### WORK TO COMPLETE
(A) In the Ludum Dare 28 post, list the three adjectives the writer uses to describe the history behind a life.
(B) Which word from the random word selection tool did the writer of the Ludum Dare 28 post stop on and start thinking about?
(C) Carry on the Ludum Dare 28 post from where it stops.

### SELECTED PASSAGE
-- Begin --

Ludum Dare 28: Crash and Burn

LudumDareThis wasn’t a good weekend for me.

Here’s the thing, and maybe I didn’t entirely acknowledge this, either publicly or personally, before I started: I didn’t just want to participate in this Ludum Dare, I wanted to win. I wanted to make the best dang game possible, and prove I could hang with the big boys. Now, there’s nothing wrong with this per se: However, it really would require me to be at the top of my game (so to speak) and, boy, was I ever not at the top of my game this weekend.

But I’m getting ahead of myself. Let’s start at the beginning. Let’s start with the theme selection.

You only get one”

As I mentioned before, I wasn’t too wild about this theme. It strongly suggests either only getting one of an important item, as with Portal’s Companion Cube, or only getting one life, as with roguelikes. Neither of those are bad as far as gameplay contrivances go, but neither do they get me particularly inspired, or spark my imagination, or really restrict my creativity in any particularly interesting way. So I started thinking about what that could mean from a story sense, and in order to help myself in this endeavor I found a random word selection tool and just kept pressing it until I came up with something interesting.

The word I stopped on, and started thinking about, was “Parents”. Though obviously appending that to the end of the provided theme is not correct grammatically, it is semantically, and opens up an interesting and evocative realm of thought. I think a lot of people ran with the them of “you only have one life”, but I think most people only think of that in terms of how precious that life is. Very seldom does the idea of how personal, unique, and powerful the history behind that life is: Each one is unique, a trail of events and relationships that together define the greater part of who a person is. And, from there, the idea for the game began to come together.

-- End --

### SUPPLIED MATERIAL
-- Begin --

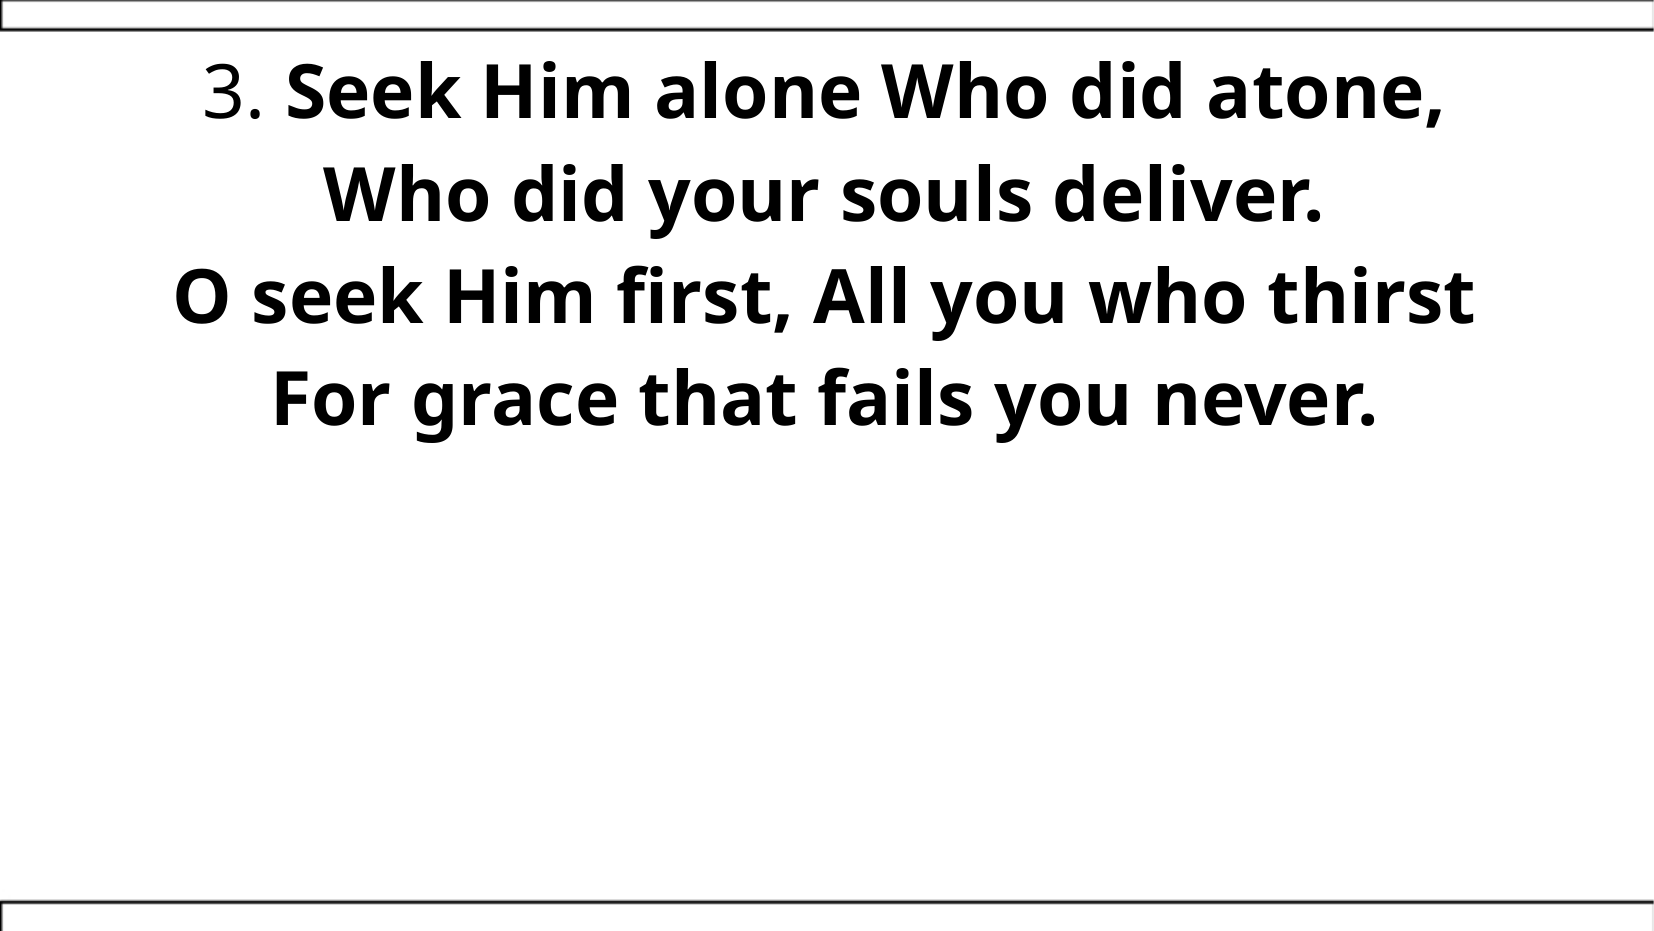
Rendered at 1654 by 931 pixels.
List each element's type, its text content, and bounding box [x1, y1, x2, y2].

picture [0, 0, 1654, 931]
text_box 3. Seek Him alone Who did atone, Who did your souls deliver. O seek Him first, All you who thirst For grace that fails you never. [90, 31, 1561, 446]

-- End --

### RESPONSES IN ORDER
(A) personal, unique, powerful

(B) "Parents"

(C)
In this game, you played the disconnected spirit of a man who is having a recurring dream. The dream starts with you controlling a flickering point of light in his childhood bed room, where he as a child is asleep. You can look around his house at the different things, his childhood possessions, his sleeping parents, and by interacting with those objects learn about his history. As the game progresses, you move on to other rooms and buildings he has slept in – his college dorm, his desk at work, his home as a married man, his room living alone after a divorce, and eventually back in his childhood home which he inherits. You find that this is an old man, grown disconnected from the world, and everyone connected to him long dead, staying alive mostly out of habit.

There are a few decisions I made over the course of this project that are worth noting. Originally, I’d considered looking at a certain number of objects a certain number of times or exploring all of the rooms to be an appropriate way to progress the game, but I disliked that idea because there was no intuitive connection between the progress of the game and the actions of the player. A player could get stuck having not explored one area quite enough, which would totally kill the pacing and intent. On the other hand, since it was a dream, there was no more logical way to make things progress. Eventually, I hit upon the idea of a timed progression, flicking over to the next chapter of the game at set time intervals, probably a minute per section. This is an idea I still really like: It essentially means that the player is likely to feel frustrated at their inability to completely explore certain denser areas, such as the childhood home, while getting stuck longer than they’d prefer in more boring areas, such as the office or later apartment. This dovetails perfectly with the theme of mortality and personal history, where the moments we treasure never seem to last long enough while the time we wish we didn’t have to endure last an eternity.

The big other decision I made I’m not as big a fan of. As I started developing the project, more horror aspects started creeping in, taking a melancholic theme and turning it into something unworldly and disturbing. The alarm clock, which I had originally intended to be the one recurring prop, ended up being a grotesque emblem of mortality. While this is certainly an evocative image, it feels like the end result is more brutal and less honest than the original. more truthful and sad, image of mortality.

That was the concept behind the game. So why didn’t I finish it?

There are a few reasons.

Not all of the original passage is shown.